* What to work on
Please present the records from their first line through the line containing "var sketch = newSketch(context, id", inclusive, as a Markdown table with the columns Row and Line, leaving out blank lines.

* Dataset entries
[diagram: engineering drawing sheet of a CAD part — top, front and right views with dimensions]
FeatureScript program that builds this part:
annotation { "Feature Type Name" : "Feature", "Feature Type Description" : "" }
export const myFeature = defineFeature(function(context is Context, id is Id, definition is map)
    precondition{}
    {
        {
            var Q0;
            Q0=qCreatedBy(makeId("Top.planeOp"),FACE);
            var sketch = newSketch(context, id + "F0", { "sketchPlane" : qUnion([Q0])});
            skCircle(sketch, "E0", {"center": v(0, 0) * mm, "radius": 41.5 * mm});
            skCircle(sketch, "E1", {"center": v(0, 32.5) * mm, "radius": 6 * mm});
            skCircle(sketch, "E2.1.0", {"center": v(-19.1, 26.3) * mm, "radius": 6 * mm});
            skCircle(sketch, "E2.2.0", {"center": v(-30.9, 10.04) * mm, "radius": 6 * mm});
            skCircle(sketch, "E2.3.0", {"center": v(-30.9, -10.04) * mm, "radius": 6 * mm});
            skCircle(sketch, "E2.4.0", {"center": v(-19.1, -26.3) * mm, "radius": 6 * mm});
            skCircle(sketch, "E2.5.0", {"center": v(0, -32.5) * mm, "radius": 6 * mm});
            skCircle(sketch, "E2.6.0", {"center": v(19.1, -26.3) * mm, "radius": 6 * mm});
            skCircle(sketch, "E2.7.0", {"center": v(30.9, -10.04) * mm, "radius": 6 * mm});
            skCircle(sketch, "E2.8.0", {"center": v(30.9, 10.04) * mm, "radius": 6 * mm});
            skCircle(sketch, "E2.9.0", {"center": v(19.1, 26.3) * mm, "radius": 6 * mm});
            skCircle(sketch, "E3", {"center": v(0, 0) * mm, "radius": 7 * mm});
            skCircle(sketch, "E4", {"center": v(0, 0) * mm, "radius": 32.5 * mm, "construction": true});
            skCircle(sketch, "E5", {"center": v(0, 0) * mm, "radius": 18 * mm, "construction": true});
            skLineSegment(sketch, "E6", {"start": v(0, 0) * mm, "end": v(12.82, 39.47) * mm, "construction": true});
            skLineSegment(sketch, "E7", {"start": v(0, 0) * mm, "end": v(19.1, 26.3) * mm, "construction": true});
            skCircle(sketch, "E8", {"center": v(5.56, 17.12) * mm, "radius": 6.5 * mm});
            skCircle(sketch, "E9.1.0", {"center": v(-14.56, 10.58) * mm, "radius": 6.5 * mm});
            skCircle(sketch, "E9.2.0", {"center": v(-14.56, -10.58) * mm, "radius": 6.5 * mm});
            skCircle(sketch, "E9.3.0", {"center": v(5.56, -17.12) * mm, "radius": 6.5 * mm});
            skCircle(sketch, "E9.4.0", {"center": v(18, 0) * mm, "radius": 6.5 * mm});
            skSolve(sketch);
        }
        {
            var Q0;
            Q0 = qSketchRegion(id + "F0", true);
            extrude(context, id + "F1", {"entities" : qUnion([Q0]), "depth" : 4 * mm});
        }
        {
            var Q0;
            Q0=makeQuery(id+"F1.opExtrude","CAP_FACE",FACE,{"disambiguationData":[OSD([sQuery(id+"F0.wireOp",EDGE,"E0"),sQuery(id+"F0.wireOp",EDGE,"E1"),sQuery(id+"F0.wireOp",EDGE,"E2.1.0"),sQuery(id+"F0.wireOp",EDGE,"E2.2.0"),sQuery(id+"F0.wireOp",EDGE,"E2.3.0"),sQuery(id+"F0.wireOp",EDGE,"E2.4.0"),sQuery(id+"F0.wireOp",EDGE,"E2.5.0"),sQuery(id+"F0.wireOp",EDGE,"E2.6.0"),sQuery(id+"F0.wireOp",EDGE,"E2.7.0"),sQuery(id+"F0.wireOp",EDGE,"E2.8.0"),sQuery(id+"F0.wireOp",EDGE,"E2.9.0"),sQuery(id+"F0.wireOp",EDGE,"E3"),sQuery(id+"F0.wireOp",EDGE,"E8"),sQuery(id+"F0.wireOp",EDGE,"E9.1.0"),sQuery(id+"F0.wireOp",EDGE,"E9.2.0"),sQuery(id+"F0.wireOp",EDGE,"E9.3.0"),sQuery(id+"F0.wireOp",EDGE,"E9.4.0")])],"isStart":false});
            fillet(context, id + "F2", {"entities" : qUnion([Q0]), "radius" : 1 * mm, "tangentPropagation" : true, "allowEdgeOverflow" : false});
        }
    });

* In response
| Row | Line |
|---|---|
| 1 | [diagram: engineering drawing sheet of a CAD part — top, front and right views with dimensions] |
| 2 | FeatureScript program that builds this part: |
| 3 | annotation { "Feature Type Name" : "Feature", "Feature Type Description" : "" } |
| 4 | export const myFeature = defineFeature(function(context is Context, id is Id, definition is map) |
| 5 |     precondition{} |
| 6 |     { |
| 7 |         { |
| 8 |             var Q0; |
| 9 |             Q0=qCreatedBy(makeId("Top.planeOp"),FACE); |
| 10 |             var sketch = newSketch(context, id + "F0", { "sketchPlane" : qUnion([Q0])}); |